> _What is required_:
All lines in the records below that hold "other" are to be shown.

> _Records for the task_:
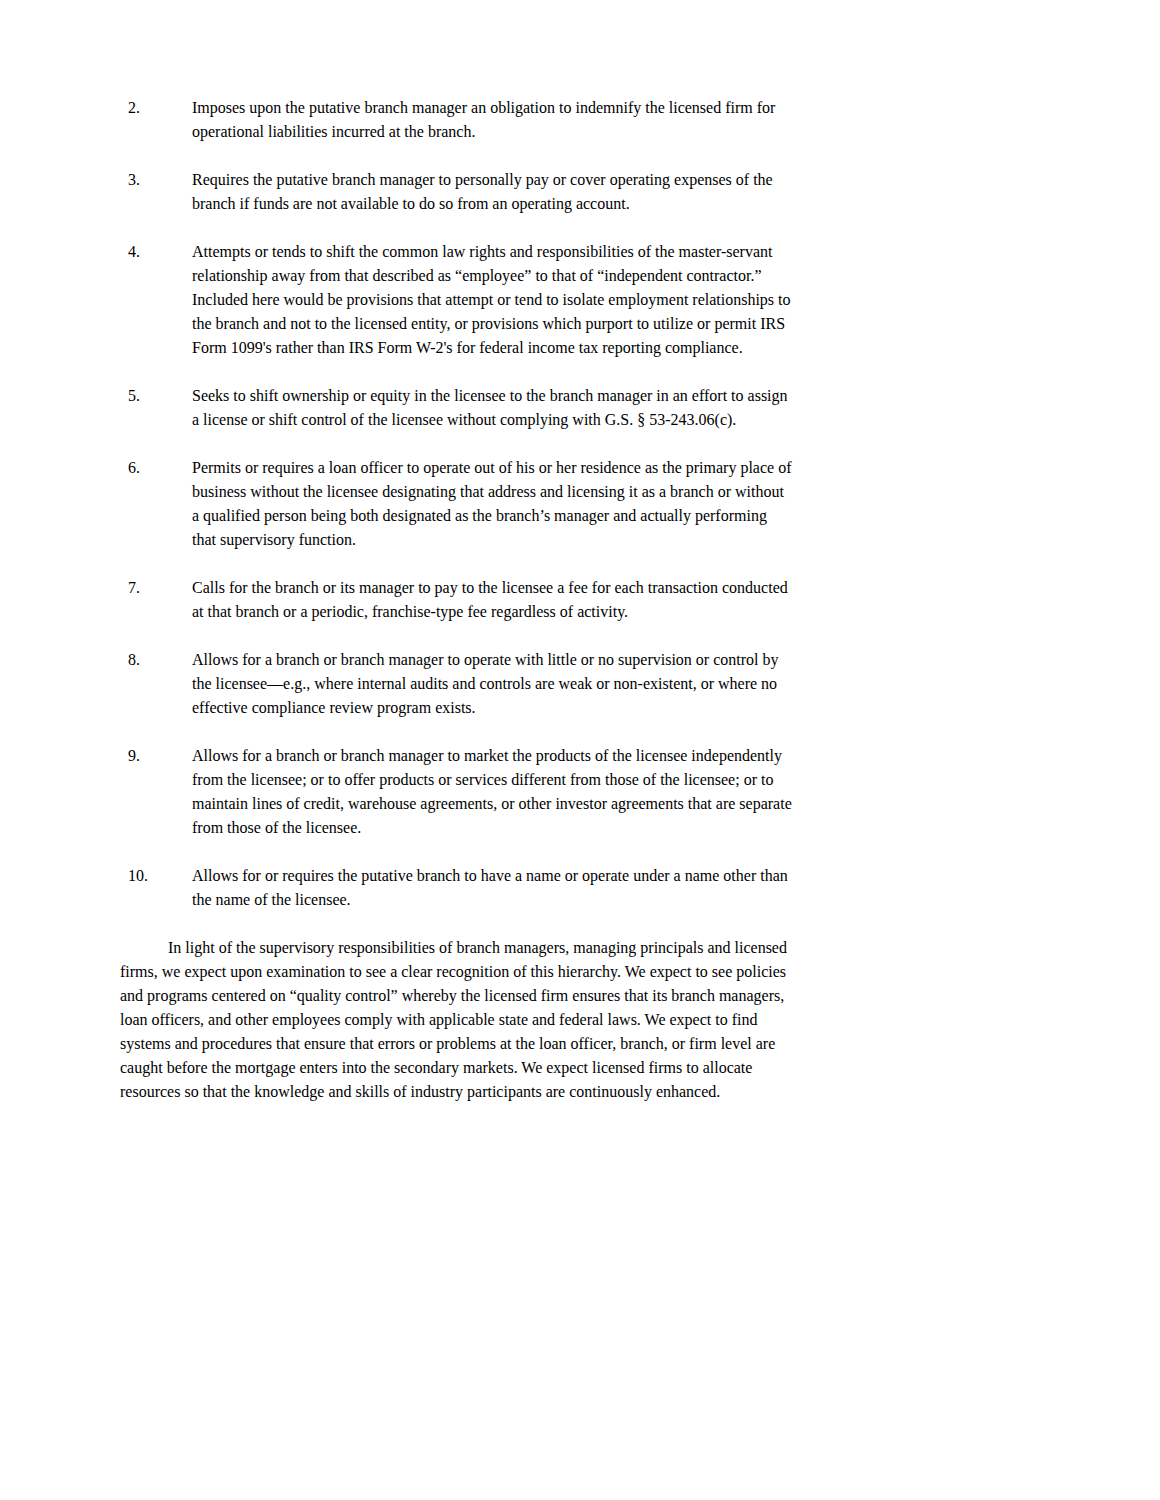2. Imposes upon the putative branch manager an obligation to indemnify the licensed firm for operational liabilities incurred at the branch.
3. Requires the putative branch manager to personally pay or cover operating expenses of the branch if funds are not available to do so from an operating account.
4. Attempts or tends to shift the common law rights and responsibilities of the master-servant relationship away from that described as “employee” to that of “independent contractor.” Included here would be provisions that attempt or tend to isolate employment relationships to the branch and not to the licensed entity, or provisions which purport to utilize or permit IRS Form 1099's rather than IRS Form W-2's for federal income tax reporting compliance.
5. Seeks to shift ownership or equity in the licensee to the branch manager in an effort to assign a license or shift control of the licensee without complying with G.S. § 53-243.06(c).
6. Permits or requires a loan officer to operate out of his or her residence as the primary place of business without the licensee designating that address and licensing it as a branch or without a qualified person being both designated as the branch’s manager and actually performing that supervisory function.
7. Calls for the branch or its manager to pay to the licensee a fee for each transaction conducted at that branch or a periodic, franchise-type fee regardless of activity.
8. Allows for a branch or branch manager to operate with little or no supervision or control by the licensee—e.g., where internal audits and controls are weak or non-existent, or where no effective compliance review program exists.
9. Allows for a branch or branch manager to market the products of the licensee independently from the licensee; or to offer products or services different from those of the licensee; or to maintain lines of credit, warehouse agreements, or other investor agreements that are separate from those of the licensee.
10. Allows for or requires the putative branch to have a name or operate under a name other than the name of the licensee.
In light of the supervisory responsibilities of branch managers, managing principals and licensed firms, we expect upon examination to see a clear recognition of this hierarchy. We expect to see policies and programs centered on “quality control” whereby the licensed firm ensures that its branch managers, loan officers, and other employees comply with applicable state and federal laws. We expect to find systems and procedures that ensure that errors or problems at the loan officer, branch, or firm level are caught before the mortgage enters into the secondary markets. We expect licensed firms to allocate resources so that the knowledge and skills of industry participants are continuously enhanced.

> _Written response_:
9. Allows for a branch or branch manager to market the products of the licensee independently from the licensee; or to offer products or services different from those of the licensee; or to maintain lines of credit, warehouse agreements, or other investor agreements that are separate from those of the licensee.
10. Allows for or requires the putative branch to have a name or operate under a name other than the name of the licensee.
In light of the supervisory responsibilities of branch managers, managing principals and licensed firms, we expect upon examination to see a clear recognition of this hierarchy. We expect to see policies and programs centered on “quality control” whereby the licensed firm ensures that its branch managers, loan officers, and other employees comply with applicable state and federal laws. We expect to find systems and procedures that ensure that errors or problems at the loan officer, branch, or firm level are caught before the mortgage enters into the secondary markets. We expect licensed firms to allocate resources so that the knowledge and skills of industry participants are continuously enhanced.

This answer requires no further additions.